Семь лет тому назад Павел видел Петра лютой зимой после битвы, когда они по снегу ходили в атаку на гусар генерала Шевера, отступающих из Праги. Среди сирмийских гусар в этих стычках не было более хладнокровного, спокойного, храброго и полного достоинства офицера, чем молодой корнет Петр Исакович.
А сейчас перед ним был обезумевший от горя, заплаканный, коленопреклоненный человек с поднятым к небу ребенком, бранящий все на свете, хулящий и бога и небо.
Полковой фельдшер Трикорфос, которого к вечеру привез Трифун, утешал отца и уверял, что лихорадка не так страшна и все обойдется. Это, дескать, козни дьявола. Печать нашего происхождения.
Шутки дьявола над родом человеческим.
И предложил пустить Петру кровь.
А ребенку прописал какие-то порошки и мак, чтобы тот спал.
Все, мол, пустяки. Пройдет!
Однако, оставшись наедине с Павлом и Трифуном, фельдшер признал, что опасения их небезосновательны, если у ребенка голова останется налита водой, следующей весной мальчик вряд ли дождется ласточек.
Грек оставил за собой тень смерти и аптечный запах порошков. А уходя из дома, он тихо, чтобы не слышала Варвара, словно жалея ее одну, твердил:
— Бедная женщина!
Тем временем Юрат сообщил из Миргорода, что землю Петру, Трифуну и ему отвели отличную, все три надела огромные, целые поместья.
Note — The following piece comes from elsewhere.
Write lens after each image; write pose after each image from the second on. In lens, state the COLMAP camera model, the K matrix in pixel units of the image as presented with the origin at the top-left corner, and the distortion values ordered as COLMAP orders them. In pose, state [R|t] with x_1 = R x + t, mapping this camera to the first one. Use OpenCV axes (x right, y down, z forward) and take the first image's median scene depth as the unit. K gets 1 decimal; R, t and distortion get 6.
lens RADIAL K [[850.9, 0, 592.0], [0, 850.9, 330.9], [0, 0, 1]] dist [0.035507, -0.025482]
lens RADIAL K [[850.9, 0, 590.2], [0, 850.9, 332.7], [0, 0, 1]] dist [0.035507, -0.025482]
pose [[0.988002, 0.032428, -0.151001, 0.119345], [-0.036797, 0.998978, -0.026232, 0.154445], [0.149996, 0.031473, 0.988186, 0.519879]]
Идут вдоль Донца друг за другом, так что они и в России смогут жить одной семьей или ходить друг к другу в гости. И весь край до того красив, столько в нем деревьев, цветов, певчих птиц, что его и зовут так: Раевка.
«Днем тебя усыпляет жужжание пчел, а ночью — благоухание акаций!
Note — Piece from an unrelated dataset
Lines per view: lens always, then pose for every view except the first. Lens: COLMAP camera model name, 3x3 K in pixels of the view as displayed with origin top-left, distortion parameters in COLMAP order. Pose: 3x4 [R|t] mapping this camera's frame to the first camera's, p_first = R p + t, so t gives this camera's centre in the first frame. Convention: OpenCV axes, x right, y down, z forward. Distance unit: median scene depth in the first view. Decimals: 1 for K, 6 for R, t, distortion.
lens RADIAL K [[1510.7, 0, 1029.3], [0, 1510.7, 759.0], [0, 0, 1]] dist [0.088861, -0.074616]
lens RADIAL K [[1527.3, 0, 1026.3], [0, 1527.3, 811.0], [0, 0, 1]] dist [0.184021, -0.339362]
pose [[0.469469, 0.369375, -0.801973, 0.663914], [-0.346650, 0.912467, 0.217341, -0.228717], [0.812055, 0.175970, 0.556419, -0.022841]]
Подавать жалобу я раздумал. Чин секунд-майора наверняка получу. И хотя Миргород напоминает село, это очень красивое место, и жить здесь, покуда нам не выстроят дома, будет весело. Царица этой зимой была в Москве, и поговаривают, будто летом посетит Киев.
Анна чувствует себя хорошо и начала играть на арфе, как в Неоплатенси.
Арфу пришлось отдавать в починку. Треснула при переезде. Наверно, прижало о грядку».
Почерк Юрата напоминал следы сорочьих ног на болоте.
Тем временем визиты Юлианы продолжались, и сам Вишневский просил передать, что жаждет посетить своих милых токайских знакомых в Киеве. И усиленно приглашал Петра и Варвару к себе. Виткович предупредил их, что Вишневский — человек сильный и вошел в милость к Костюрину. Ходят слухи, что, поскольку Коллегия не может найти Вишневскому заместителя, Костюрин подал рапорт с просьбой послать в Токай молодого офицера, который помогал бы ему отправлять караваны переселяющихся в Россию сербов. И в штаб-квартире говорили о том, будто Вишневский прочит туда Петра.
Вишневский-де срочно готовится к отъезду в Санкт-Петербург и потому торопится их повидать.
Павел передал ему, что будет ждать его дома в любое угодное для него время. Варвара, услыхав об этом, ночью уговорила мужа ехать как можно скорее. Ждет, мол, не дождется повидаться с невесткой.